**Task requirements**
Copy the lines verbatim from the line with "What is the" up to and including the line with "The cascade of water is".

**Study material**

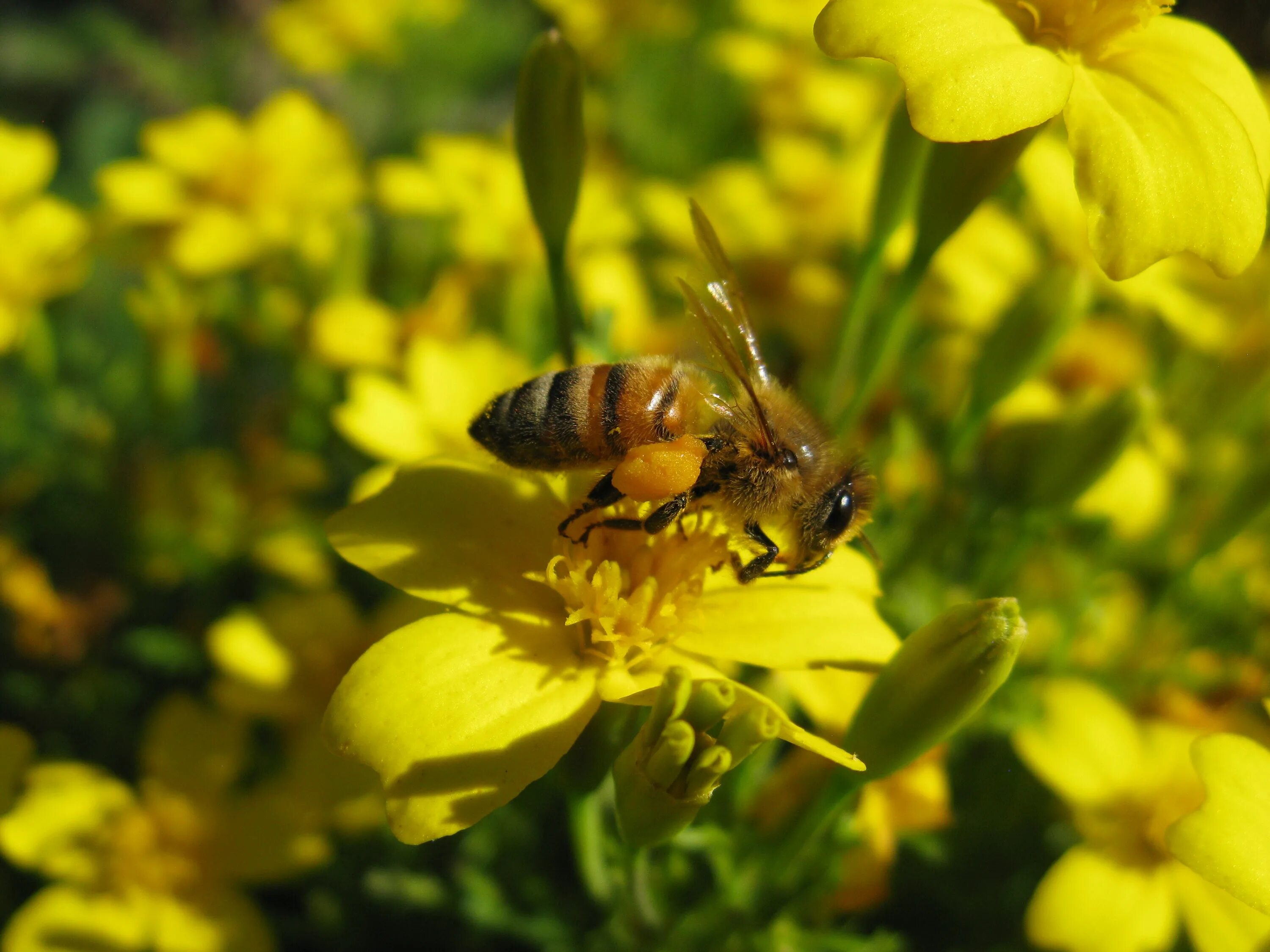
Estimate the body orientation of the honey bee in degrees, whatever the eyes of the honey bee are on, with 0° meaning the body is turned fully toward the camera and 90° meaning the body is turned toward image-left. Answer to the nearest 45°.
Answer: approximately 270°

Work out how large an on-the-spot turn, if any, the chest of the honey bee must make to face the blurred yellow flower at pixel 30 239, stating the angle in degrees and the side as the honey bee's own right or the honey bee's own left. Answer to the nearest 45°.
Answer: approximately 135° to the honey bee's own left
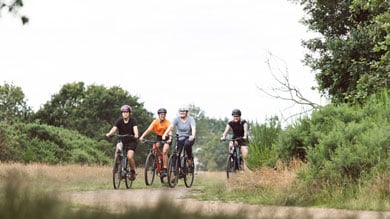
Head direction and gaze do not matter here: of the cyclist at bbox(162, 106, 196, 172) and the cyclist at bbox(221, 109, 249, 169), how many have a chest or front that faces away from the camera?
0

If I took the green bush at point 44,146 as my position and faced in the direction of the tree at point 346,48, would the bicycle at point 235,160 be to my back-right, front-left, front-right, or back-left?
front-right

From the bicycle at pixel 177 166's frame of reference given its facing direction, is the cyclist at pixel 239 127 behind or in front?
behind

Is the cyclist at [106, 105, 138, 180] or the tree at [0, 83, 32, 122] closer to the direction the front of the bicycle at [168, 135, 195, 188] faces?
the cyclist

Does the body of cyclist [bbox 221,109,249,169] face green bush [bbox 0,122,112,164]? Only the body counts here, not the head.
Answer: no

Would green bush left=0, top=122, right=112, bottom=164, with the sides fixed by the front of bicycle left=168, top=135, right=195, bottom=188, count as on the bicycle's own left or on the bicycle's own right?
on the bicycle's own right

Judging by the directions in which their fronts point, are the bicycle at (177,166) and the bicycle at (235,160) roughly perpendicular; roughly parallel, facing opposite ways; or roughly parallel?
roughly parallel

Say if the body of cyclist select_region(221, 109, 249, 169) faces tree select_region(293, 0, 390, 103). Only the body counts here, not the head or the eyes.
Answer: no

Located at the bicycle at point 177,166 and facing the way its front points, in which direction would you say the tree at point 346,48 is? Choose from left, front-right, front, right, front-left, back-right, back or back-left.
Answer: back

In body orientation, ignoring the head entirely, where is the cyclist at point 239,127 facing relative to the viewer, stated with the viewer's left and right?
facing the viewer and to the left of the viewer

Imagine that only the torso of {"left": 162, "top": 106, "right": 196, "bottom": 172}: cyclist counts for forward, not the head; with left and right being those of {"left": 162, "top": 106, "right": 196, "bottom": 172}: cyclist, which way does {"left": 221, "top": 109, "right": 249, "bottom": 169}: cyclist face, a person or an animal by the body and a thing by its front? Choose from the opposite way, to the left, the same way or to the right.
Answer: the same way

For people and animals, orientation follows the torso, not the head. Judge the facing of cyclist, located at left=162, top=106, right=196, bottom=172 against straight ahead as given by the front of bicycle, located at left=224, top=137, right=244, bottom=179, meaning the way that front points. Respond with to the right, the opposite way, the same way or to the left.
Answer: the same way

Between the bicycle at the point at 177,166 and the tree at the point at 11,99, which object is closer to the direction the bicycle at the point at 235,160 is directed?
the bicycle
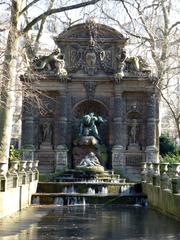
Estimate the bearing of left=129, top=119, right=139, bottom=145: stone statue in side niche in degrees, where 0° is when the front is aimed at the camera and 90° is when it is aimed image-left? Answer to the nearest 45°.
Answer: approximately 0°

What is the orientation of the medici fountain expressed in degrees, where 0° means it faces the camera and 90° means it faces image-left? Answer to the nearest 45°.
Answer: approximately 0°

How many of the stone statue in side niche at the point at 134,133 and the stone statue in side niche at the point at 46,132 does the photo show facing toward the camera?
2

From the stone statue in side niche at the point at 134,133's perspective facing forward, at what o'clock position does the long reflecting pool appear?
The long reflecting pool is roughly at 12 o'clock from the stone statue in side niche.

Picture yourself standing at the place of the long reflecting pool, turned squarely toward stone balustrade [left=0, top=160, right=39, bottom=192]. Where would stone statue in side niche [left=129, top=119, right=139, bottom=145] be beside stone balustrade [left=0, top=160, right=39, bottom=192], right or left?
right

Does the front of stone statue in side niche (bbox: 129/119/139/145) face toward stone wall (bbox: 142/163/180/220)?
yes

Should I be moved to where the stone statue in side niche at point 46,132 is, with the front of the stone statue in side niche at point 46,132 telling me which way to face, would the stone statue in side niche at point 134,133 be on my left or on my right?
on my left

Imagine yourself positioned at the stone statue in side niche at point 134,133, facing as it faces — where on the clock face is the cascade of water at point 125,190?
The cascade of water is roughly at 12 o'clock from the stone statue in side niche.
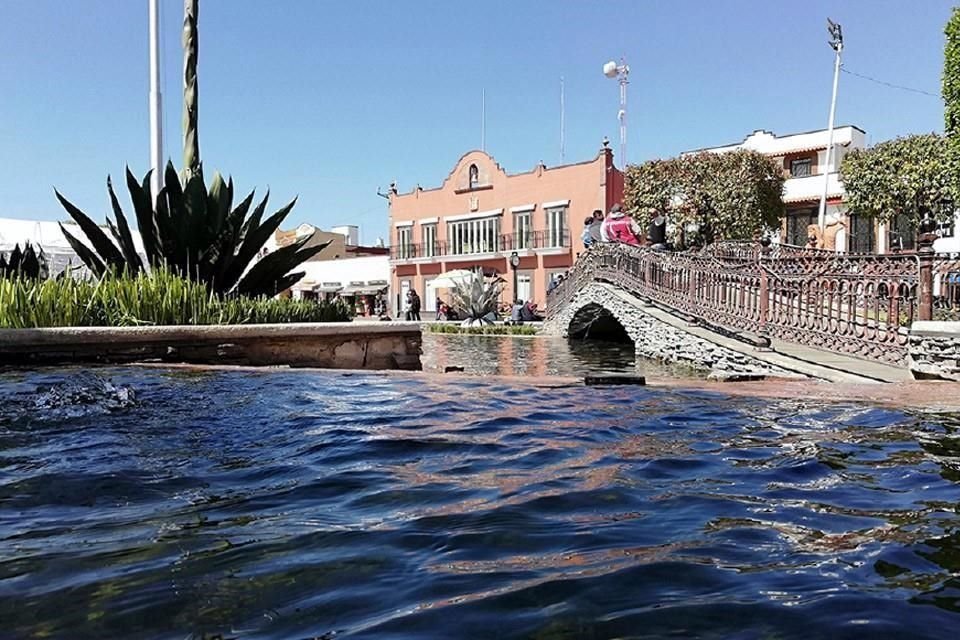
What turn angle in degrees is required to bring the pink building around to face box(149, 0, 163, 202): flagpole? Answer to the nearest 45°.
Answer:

--

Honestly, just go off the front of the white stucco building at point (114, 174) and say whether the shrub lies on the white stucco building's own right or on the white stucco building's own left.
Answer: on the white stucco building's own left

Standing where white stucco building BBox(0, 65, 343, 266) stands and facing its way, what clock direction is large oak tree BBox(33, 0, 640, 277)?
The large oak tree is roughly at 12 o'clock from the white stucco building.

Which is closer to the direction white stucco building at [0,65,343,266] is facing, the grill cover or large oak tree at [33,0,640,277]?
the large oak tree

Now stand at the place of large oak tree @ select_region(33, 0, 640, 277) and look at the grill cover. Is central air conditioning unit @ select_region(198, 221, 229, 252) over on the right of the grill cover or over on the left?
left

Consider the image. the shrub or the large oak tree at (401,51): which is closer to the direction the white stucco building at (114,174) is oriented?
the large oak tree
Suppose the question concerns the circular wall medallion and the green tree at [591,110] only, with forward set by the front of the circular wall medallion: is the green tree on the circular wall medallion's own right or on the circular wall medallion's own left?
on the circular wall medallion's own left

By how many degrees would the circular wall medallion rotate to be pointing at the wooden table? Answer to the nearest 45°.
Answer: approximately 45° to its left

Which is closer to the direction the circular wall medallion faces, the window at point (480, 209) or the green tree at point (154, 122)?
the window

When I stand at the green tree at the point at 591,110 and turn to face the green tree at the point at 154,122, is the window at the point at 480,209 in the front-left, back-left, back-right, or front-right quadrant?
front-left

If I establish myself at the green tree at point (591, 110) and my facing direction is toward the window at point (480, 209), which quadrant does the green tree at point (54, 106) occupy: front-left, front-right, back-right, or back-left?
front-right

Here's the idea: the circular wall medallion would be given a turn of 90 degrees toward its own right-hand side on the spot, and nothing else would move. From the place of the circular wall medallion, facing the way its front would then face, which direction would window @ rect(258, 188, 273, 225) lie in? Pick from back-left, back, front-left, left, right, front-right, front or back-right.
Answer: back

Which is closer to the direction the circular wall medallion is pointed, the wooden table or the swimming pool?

==

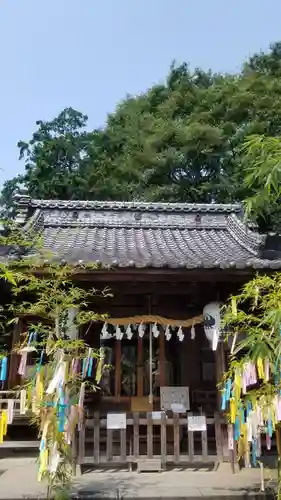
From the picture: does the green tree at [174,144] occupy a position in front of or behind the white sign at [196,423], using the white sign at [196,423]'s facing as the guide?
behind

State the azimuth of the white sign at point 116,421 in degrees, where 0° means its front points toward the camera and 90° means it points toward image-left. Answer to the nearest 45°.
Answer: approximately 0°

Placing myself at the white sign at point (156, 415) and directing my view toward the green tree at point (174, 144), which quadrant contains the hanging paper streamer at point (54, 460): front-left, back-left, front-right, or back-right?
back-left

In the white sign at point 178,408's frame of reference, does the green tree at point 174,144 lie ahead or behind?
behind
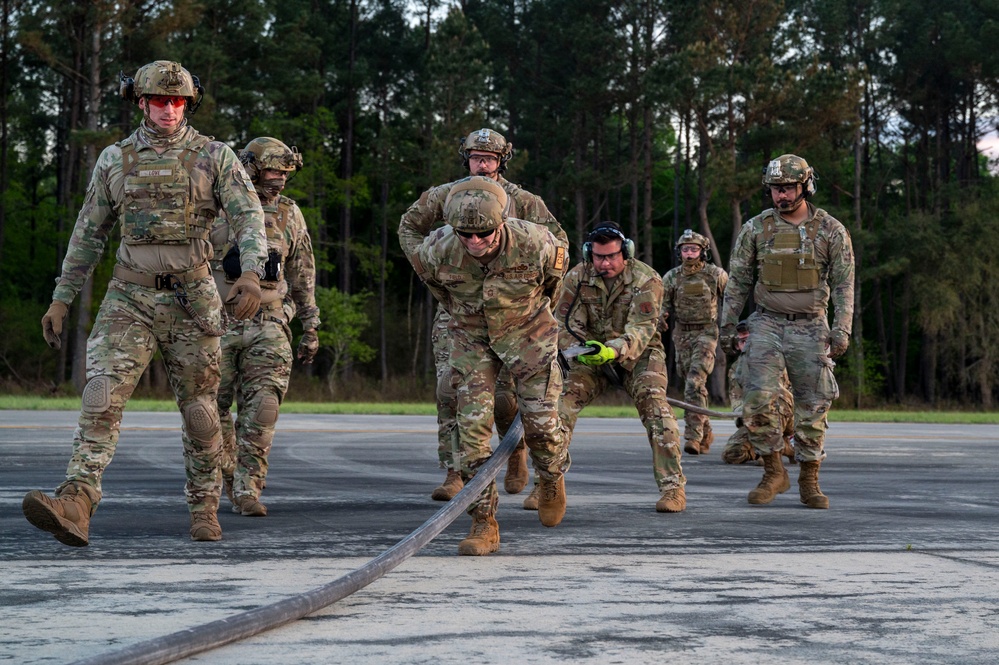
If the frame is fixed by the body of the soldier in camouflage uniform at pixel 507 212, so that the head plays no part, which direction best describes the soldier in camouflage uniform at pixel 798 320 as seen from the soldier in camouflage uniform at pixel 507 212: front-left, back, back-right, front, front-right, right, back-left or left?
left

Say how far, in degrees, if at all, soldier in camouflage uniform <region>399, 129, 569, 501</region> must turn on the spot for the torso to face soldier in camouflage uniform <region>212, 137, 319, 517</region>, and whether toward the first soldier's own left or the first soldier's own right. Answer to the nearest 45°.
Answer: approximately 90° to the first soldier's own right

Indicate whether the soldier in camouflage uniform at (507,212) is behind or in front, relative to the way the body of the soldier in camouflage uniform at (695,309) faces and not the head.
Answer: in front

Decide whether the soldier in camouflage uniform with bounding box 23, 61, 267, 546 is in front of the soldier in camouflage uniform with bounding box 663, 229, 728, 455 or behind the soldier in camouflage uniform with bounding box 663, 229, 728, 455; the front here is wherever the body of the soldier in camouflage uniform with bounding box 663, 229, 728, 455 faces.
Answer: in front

**Answer section**
What is the orientation of the medici fountain expressed in degrees, where 0° means it faces the camera and 90° means it faces image-left? Answer to the nearest 45°.
Answer: approximately 0°

How many of the stone statue in side niche at the point at 134,133 and the stone statue in side niche at the point at 46,132 does the photo show facing toward the camera?
2

From the stone statue in side niche at the point at 134,133's perspective facing forward, at what o'clock position does the long reflecting pool appear?
The long reflecting pool is roughly at 12 o'clock from the stone statue in side niche.

Picture yourself standing at the place of the long reflecting pool, turned squarely toward stone balustrade [left=0, top=160, right=39, bottom=192]. Where would stone statue in side niche [left=129, top=119, right=139, bottom=145] be beside stone balustrade [left=0, top=160, right=39, bottom=192], right or left?
right

Does the front of stone statue in side niche (bbox: 129/119/139/145) face toward stone wall (bbox: 142/163/180/220)?
yes

Should I be moved to where the stone statue in side niche at point 46,132 is, with the front of the stone statue in side niche at point 46,132 telling me which way to face, would the stone statue in side niche at point 134,133 be on my left or on my right?
on my left

Imagine yourself positioned at the stone statue in side niche at point 134,133, facing as it faces — where on the clock face is the cascade of water at point 125,190?
The cascade of water is roughly at 12 o'clock from the stone statue in side niche.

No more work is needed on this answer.